---------- Data under study ----------

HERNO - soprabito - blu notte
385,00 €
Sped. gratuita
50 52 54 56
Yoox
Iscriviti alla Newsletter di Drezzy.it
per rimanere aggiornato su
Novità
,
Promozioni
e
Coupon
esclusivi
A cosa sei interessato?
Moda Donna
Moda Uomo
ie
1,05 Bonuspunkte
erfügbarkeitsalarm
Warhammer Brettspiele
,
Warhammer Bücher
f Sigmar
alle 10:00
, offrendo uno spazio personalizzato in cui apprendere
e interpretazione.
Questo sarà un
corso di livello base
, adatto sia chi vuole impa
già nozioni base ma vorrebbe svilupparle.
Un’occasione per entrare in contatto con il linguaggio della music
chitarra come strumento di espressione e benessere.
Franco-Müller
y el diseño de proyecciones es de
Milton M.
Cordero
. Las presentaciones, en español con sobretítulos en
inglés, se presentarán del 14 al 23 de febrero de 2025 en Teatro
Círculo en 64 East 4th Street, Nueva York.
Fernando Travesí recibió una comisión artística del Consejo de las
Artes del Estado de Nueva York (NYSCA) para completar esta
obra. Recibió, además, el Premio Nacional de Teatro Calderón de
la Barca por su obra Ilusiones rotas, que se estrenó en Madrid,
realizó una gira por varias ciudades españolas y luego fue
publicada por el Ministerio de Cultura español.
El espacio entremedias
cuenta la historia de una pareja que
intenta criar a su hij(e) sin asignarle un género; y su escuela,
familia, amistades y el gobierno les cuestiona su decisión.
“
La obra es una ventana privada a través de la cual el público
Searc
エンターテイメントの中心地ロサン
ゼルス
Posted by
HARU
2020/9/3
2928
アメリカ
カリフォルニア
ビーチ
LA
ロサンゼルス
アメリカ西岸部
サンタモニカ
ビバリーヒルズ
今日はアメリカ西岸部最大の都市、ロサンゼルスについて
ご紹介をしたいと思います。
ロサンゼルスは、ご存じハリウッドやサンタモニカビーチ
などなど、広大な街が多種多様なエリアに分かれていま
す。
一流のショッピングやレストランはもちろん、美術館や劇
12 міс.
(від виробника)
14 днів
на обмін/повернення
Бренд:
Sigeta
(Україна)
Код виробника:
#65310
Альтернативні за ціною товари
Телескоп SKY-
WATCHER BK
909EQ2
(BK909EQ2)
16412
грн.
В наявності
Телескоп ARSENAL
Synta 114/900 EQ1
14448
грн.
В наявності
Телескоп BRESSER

----------

_What is being asked_:
Could you transcribe the whole listing exactly?

_Response box_:
HERNO - soprabito - blu notte
385,00 €
Sped. gratuita
50 52 54 56
Yoox
Iscriviti alla Newsletter di Drezzy.it
per rimanere aggiornato su
Novità
,
Promozioni
e
Coupon
esclusivi
A cosa sei interessato?
Moda Donna
Moda Uomo
ie
1,05 Bonuspunkte
erfügbarkeitsalarm
Warhammer Brettspiele
,
Warhammer Bücher
f Sigmar
alle 10:00
, offrendo uno spazio personalizzato in cui apprendere
e interpretazione.
Questo sarà un
corso di livello base
, adatto sia chi vuole impa
già nozioni base ma vorrebbe svilupparle.
Un’occasione per entrare in contatto con il linguaggio della music
chitarra come strumento di espressione e benessere.
Franco-Müller
y el diseño de proyecciones es de
Milton M.
Cordero
. Las presentaciones, en español con sobretítulos en
inglés, se presentarán del 14 al 23 de febrero de 2025 en Teatro
Círculo en 64 East 4th Street, Nueva York.
Fernando Travesí recibió una comisión artística del Consejo de las
Artes del Estado de Nueva York (NYSCA) para completar esta
obra. Recibió, además, el Premio Nacional de Teatro Calderón de
la Barca por su obra Ilusiones rotas, que se estrenó en Madrid,
realizó una gira por varias ciudades españolas y luego fue
publicada por el Ministerio de Cultura español.
El espacio entremedias
cuenta la historia de una pareja que
intenta criar a su hij(e) sin asignarle un género; y su escuela,
familia, amistades y el gobierno les cuestiona su decisión.
“
La obra es una ventana privada a través de la cual el público
Searc
エンターテイメントの中心地ロサン
ゼルス
Posted by
HARU
2020/9/3
2928
アメリカ
カリフォルニア
ビーチ
LA
ロサンゼルス
アメリカ西岸部
サンタモニカ
ビバリーヒルズ
今日はアメリカ西岸部最大の都市、ロサンゼルスについて
ご紹介をしたいと思います。
ロサンゼルスは、ご存じハリウッドやサンタモニカビーチ
などなど、広大な街が多種多様なエリアに分かれていま
す。
一流のショッピングやレストランはもちろん、美術館や劇
12 міс.
(від виробника)
14 днів
на обмін/повернення
Бренд:
Sigeta
(Україна)
Код виробника:
#65310
Альтернативні за ціною товари
Телескоп SKY-
WATCHER BK
909EQ2
(BK909EQ2)
16412
грн.
В наявності
Телескоп ARSENAL
Synta 114/900 EQ1
14448
грн.
В наявності
Телескоп BRESSER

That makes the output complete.